* Problem to work on: An exact copy of every entry is needed, without the pictures.

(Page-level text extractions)

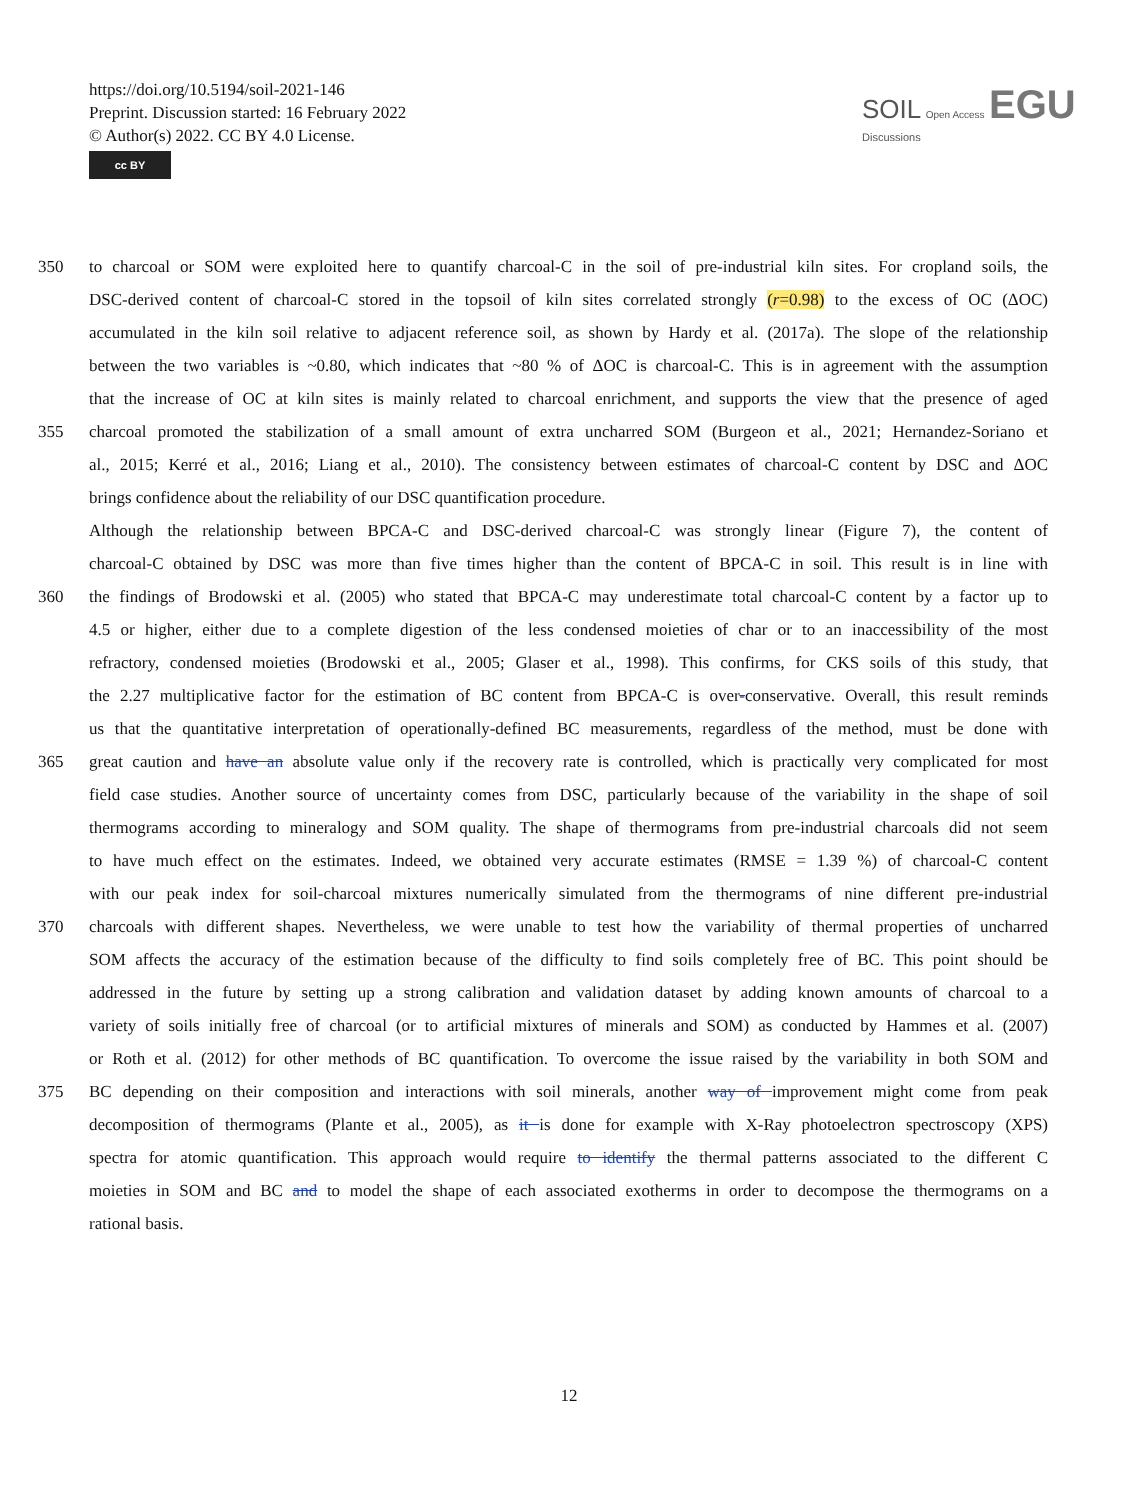https://doi.org/10.5194/soil-2021-146
Preprint. Discussion started: 16 February 2022
© Author(s) 2022. CC BY 4.0 License.
cc BY
SOIL Open Access EGU
Discussions
350 to charcoal or SOM were exploited here to quantify charcoal-C in the soil of pre-industrial kiln sites. For cropland soils, the
DSC-derived content of charcoal-C stored in the topsoil of kiln sites correlated strongly (r=0.98) to the excess of OC (ΔOC)
accumulated in the kiln soil relative to adjacent reference soil, as shown by Hardy et al. (2017a). The slope of the relationship
between the two variables is ~0.80, which indicates that ~80 % of ΔOC is charcoal-C. This is in agreement with the assumption
that the increase of OC at kiln sites is mainly related to charcoal enrichment, and supports the view that the presence of aged
355 charcoal promoted the stabilization of a small amount of extra uncharred SOM (Burgeon et al., 2021; Hernandez-Soriano et
al., 2015; Kerré et al., 2016; Liang et al., 2010). The consistency between estimates of charcoal-C content by DSC and ΔOC
brings confidence about the reliability of our DSC quantification procedure.
Although the relationship between BPCA-C and DSC-derived charcoal-C was strongly linear (Figure 7), the content of
charcoal-C obtained by DSC was more than five times higher than the content of BPCA-C in soil. This result is in line with
360 the findings of Brodowski et al. (2005) who stated that BPCA-C may underestimate total charcoal-C content by a factor up to
4.5 or higher, either due to a complete digestion of the less condensed moieties of char or to an inaccessibility of the most
refractory, condensed moieties (Brodowski et al., 2005; Glaser et al., 1998). This confirms, for CKS soils of this study, that
the 2.27 multiplicative factor for the estimation of BC content from BPCA-C is over-conservative. Overall, this result reminds
us that the quantitative interpretation of operationally-defined BC measurements, regardless of the method, must be done with
365 great caution and have an absolute value only if the recovery rate is controlled, which is practically very complicated for most
field case studies. Another source of uncertainty comes from DSC, particularly because of the variability in the shape of soil
thermograms according to mineralogy and SOM quality. The shape of thermograms from pre-industrial charcoals did not seem
to have much effect on the estimates. Indeed, we obtained very accurate estimates (RMSE = 1.39 %) of charcoal-C content
with our peak index for soil-charcoal mixtures numerically simulated from the thermograms of nine different pre-industrial
370 charcoals with different shapes. Nevertheless, we were unable to test how the variability of thermal properties of uncharred
SOM affects the accuracy of the estimation because of the difficulty to find soils completely free of BC. This point should be
addressed in the future by setting up a strong calibration and validation dataset by adding known amounts of charcoal to a
variety of soils initially free of charcoal (or to artificial mixtures of minerals and SOM) as conducted by Hammes et al. (2007)
or Roth et al. (2012) for other methods of BC quantification. To overcome the issue raised by the variability in both SOM and
375 BC depending on their composition and interactions with soil minerals, another way of improvement might come from peak
decomposition of thermograms (Plante et al., 2005), as it is done for example with X-Ray photoelectron spectroscopy (XPS)
spectra for atomic quantification. This approach would require to identify the thermal patterns associated to the different C
moieties in SOM and BC and to model the shape of each associated exotherms in order to decompose the thermograms on a
rational basis.
12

* Output of the task:
https://doi.org/10.5194/soil-2021-146
Preprint. Discussion started: 16 February 2022
© Author(s) 2022. CC BY 4.0 License.
cc BY
SOIL Open Access EGU
Discussions
350 to charcoal or SOM were exploited here to quantify charcoal-C in the soil of pre-industrial kiln sites. For cropland soils, the
DSC-derived content of charcoal-C stored in the topsoil of kiln sites correlated strongly (r=0.98) to the excess of OC (ΔOC)
accumulated in the kiln soil relative to adjacent reference soil, as shown by Hardy et al. (2017a). The slope of the relationship
between the two variables is ~0.80, which indicates that ~80 % of ΔOC is charcoal-C. This is in agreement with the assumption
that the increase of OC at kiln sites is mainly related to charcoal enrichment, and supports the view that the presence of aged
355 charcoal promoted the stabilization of a small amount of extra uncharred SOM (Burgeon et al., 2021; Hernandez-Soriano et
al., 2015; Kerré et al., 2016; Liang et al., 2010). The consistency between estimates of charcoal-C content by DSC and ΔOC
brings confidence about the reliability of our DSC quantification procedure.
Although the relationship between BPCA-C and DSC-derived charcoal-C was strongly linear (Figure 7), the content of
charcoal-C obtained by DSC was more than five times higher than the content of BPCA-C in soil. This result is in line with
360 the findings of Brodowski et al. (2005) who stated that BPCA-C may underestimate total charcoal-C content by a factor up to
4.5 or higher, either due to a complete digestion of the less condensed moieties of char or to an inaccessibility of the most
refractory, condensed moieties (Brodowski et al., 2005; Glaser et al., 1998). This confirms, for CKS soils of this study, that
the 2.27 multiplicative factor for the estimation of BC content from BPCA-C is over-conservative. Overall, this result reminds
us that the quantitative interpretation of operationally-defined BC measurements, regardless of the method, must be done with
365 great caution and have an absolute value only if the recovery rate is controlled, which is practically very complicated for most
field case studies. Another source of uncertainty comes from DSC, particularly because of the variability in the shape of soil
thermograms according to mineralogy and SOM quality. The shape of thermograms from pre-industrial charcoals did not seem
to have much effect on the estimates. Indeed, we obtained very accurate estimates (RMSE = 1.39 %) of charcoal-C content
with our peak index for soil-charcoal mixtures numerically simulated from the thermograms of nine different pre-industrial
370 charcoals with different shapes. Nevertheless, we were unable to test how the variability of thermal properties of uncharred
SOM affects the accuracy of the estimation because of the difficulty to find soils completely free of BC. This point should be
addressed in the future by setting up a strong calibration and validation dataset by adding known amounts of charcoal to a
variety of soils initially free of charcoal (or to artificial mixtures of minerals and SOM) as conducted by Hammes et al. (2007)
or Roth et al. (2012) for other methods of BC quantification. To overcome the issue raised by the variability in both SOM and
375 BC depending on their composition and interactions with soil minerals, another way of improvement might come from peak
decomposition of thermograms (Plante et al., 2005), as it is done for example with X-Ray photoelectron spectroscopy (XPS)
spectra for atomic quantification. This approach would require to identify the thermal patterns associated to the different C
moieties in SOM and BC and to model the shape of each associated exotherms in order to decompose the thermograms on a
rational basis.
12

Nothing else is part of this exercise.